BPt.Dataset.get_Xy#
- Dataset.get_Xy(problem_spec='default', **problem_spec_params)[source]#
This function is used to get a sklearn-style grouping of input data (X) and target data (y) from the Dataset as according to a passed problem_spec.
Note: X and y are returned as pandas DataFrames not Datasets, so none of the Dataset meta data is accessible through the returned X, y here.
- Parameters
- problem_spec
ProblemSpec
or ‘default’, optional - This argument accepts an instance of the params class
ProblemSpec
. This object is essentially a wrapper around commonly used parameters needs to define the context the model pipeline should be evaluated in. It includes parameters like problem_type, scorer, n_jobs, random_state, etc…If left as ‘default’, then will initialize a ProblemSpec with default params.SeeProblemSpec
for more information and for how to create an instance of this object.default = 'default'
- problem_spec_params
ProblemSpec
params, optional You may also pass any valid parameter value pairs here, e.g.

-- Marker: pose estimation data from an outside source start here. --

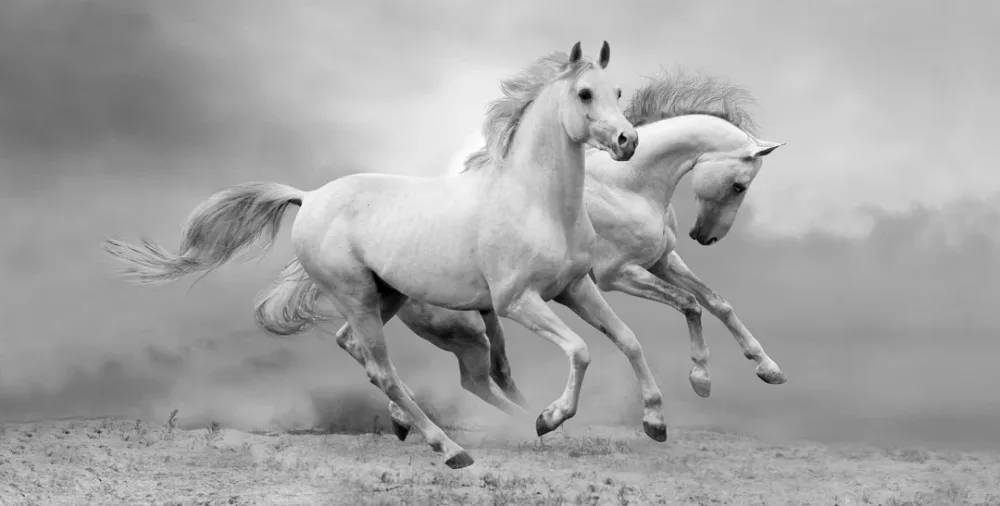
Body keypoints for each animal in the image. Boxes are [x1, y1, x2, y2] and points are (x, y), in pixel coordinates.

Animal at [103, 41, 658, 469]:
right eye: (584, 93)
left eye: (618, 92)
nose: (628, 141)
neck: (535, 202)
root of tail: (308, 197)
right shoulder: (517, 302)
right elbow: (581, 350)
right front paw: (549, 418)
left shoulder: (575, 288)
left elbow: (628, 340)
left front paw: (655, 421)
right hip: (358, 297)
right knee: (383, 370)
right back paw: (451, 449)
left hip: (384, 296)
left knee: (358, 349)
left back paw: (425, 428)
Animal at [255, 69, 787, 440]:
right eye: (739, 185)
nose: (704, 237)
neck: (628, 184)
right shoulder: (618, 275)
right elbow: (689, 305)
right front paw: (700, 380)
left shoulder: (659, 262)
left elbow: (715, 302)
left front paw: (765, 368)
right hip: (461, 328)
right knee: (454, 373)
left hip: (421, 309)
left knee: (386, 353)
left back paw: (412, 421)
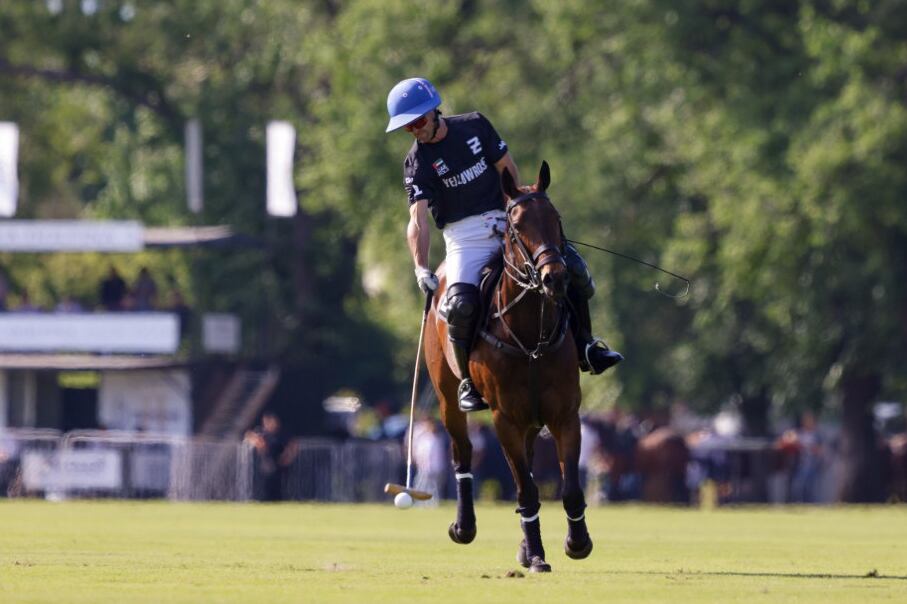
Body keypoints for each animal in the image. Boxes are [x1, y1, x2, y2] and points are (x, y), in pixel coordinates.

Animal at [422, 160, 592, 572]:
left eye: (556, 219)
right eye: (516, 227)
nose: (554, 277)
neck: (530, 336)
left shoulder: (565, 414)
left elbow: (568, 487)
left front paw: (576, 542)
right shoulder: (504, 418)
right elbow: (526, 489)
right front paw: (538, 556)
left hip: (532, 418)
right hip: (447, 397)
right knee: (462, 452)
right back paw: (464, 527)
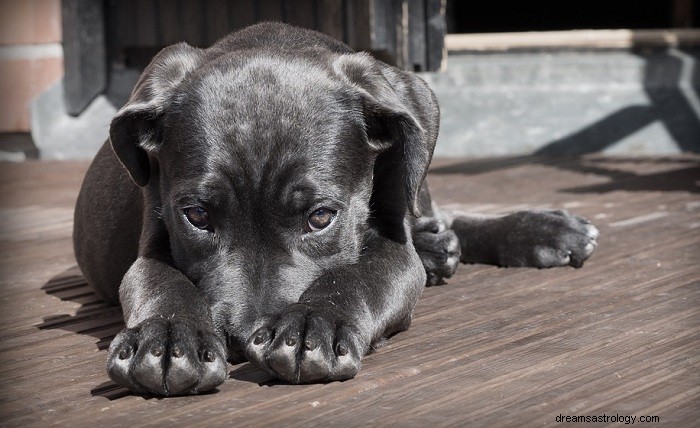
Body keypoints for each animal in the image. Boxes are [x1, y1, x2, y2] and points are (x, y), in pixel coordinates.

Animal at [71, 21, 600, 396]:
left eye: (321, 217)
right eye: (197, 217)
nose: (242, 339)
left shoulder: (393, 248)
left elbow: (358, 274)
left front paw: (312, 324)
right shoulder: (152, 240)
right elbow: (160, 280)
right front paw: (166, 337)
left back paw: (540, 231)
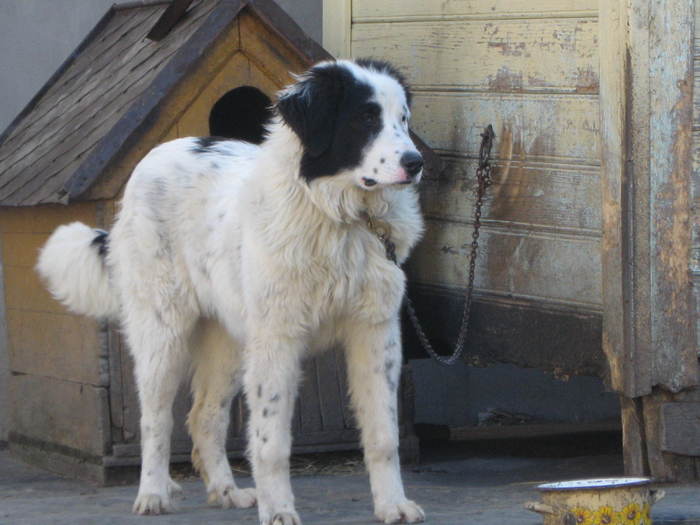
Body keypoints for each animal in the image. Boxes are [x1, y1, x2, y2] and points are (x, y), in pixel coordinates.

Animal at [38, 59, 426, 520]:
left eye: (402, 119)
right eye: (365, 119)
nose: (417, 162)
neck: (339, 217)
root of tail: (157, 154)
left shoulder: (375, 333)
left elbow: (384, 435)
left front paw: (393, 505)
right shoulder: (277, 340)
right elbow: (271, 442)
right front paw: (278, 511)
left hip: (229, 341)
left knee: (204, 416)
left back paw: (226, 491)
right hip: (163, 334)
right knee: (156, 419)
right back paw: (152, 493)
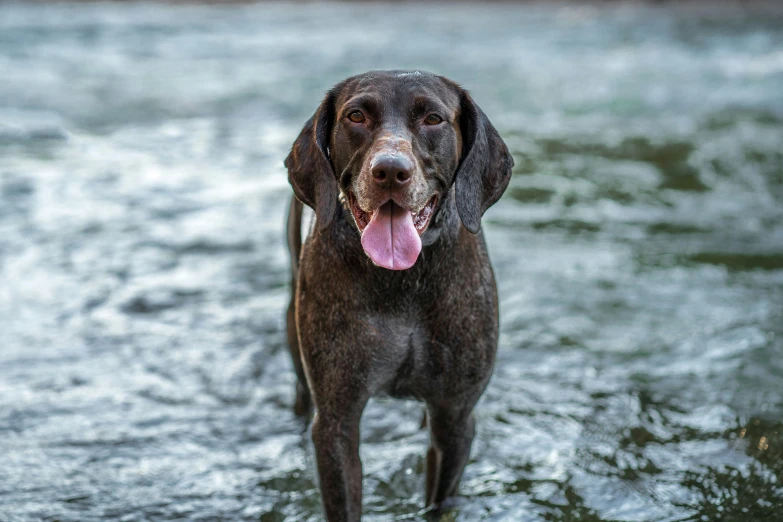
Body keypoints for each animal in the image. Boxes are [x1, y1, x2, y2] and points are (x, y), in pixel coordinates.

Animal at [284, 70, 512, 520]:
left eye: (433, 119)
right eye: (356, 116)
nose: (390, 171)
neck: (400, 282)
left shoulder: (455, 419)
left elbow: (440, 500)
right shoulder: (336, 424)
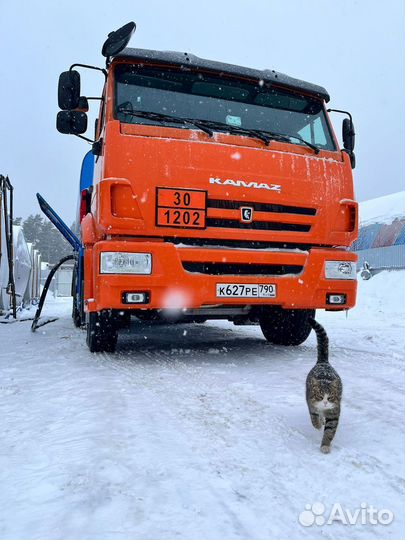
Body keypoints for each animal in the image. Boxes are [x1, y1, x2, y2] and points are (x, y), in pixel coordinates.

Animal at [306, 318, 340, 454]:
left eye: (329, 398)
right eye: (320, 397)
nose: (325, 403)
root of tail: (323, 362)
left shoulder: (334, 410)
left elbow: (330, 431)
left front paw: (325, 445)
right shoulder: (311, 403)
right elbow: (313, 417)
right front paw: (318, 425)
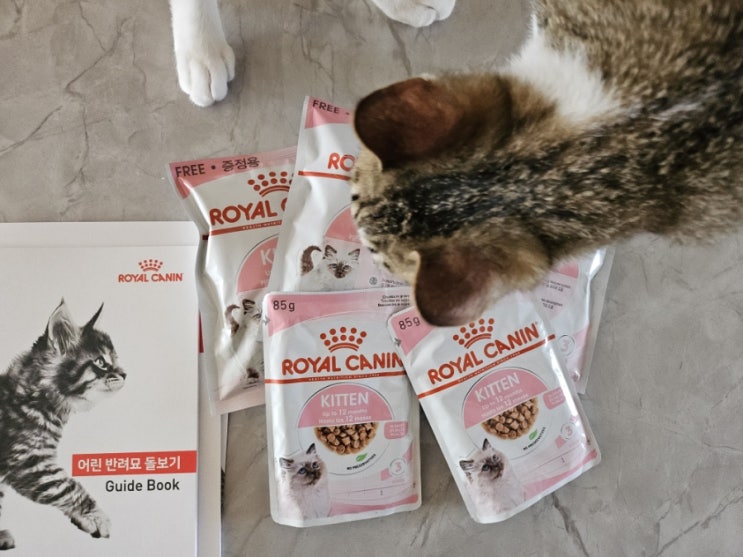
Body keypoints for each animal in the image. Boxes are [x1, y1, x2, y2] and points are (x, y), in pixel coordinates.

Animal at [0, 300, 125, 550]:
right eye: (101, 362)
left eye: (115, 360)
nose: (125, 374)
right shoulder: (27, 460)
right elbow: (67, 486)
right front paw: (97, 517)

X, y = get_Xy(problem_spec=problem_spec, problem_type='binary')
Any parameters passed here will override the original value in problem spec. This can be useful when using all default values for problem spec except for one, e.g., you just want to change random_state.
X, y = get_Xy(problem_spec='default', random_state=5)
- problem_spec
- Returns
- Xpandas DataFrame
DataFrame with the input data and columns as specified by the passed problem_spec. Note: the index will be sorted in identicially between X and y.
- ypandas Series
Series with the the target values as requested by the passed problem_spec. Note: the index will be sorted in identicially between X and y.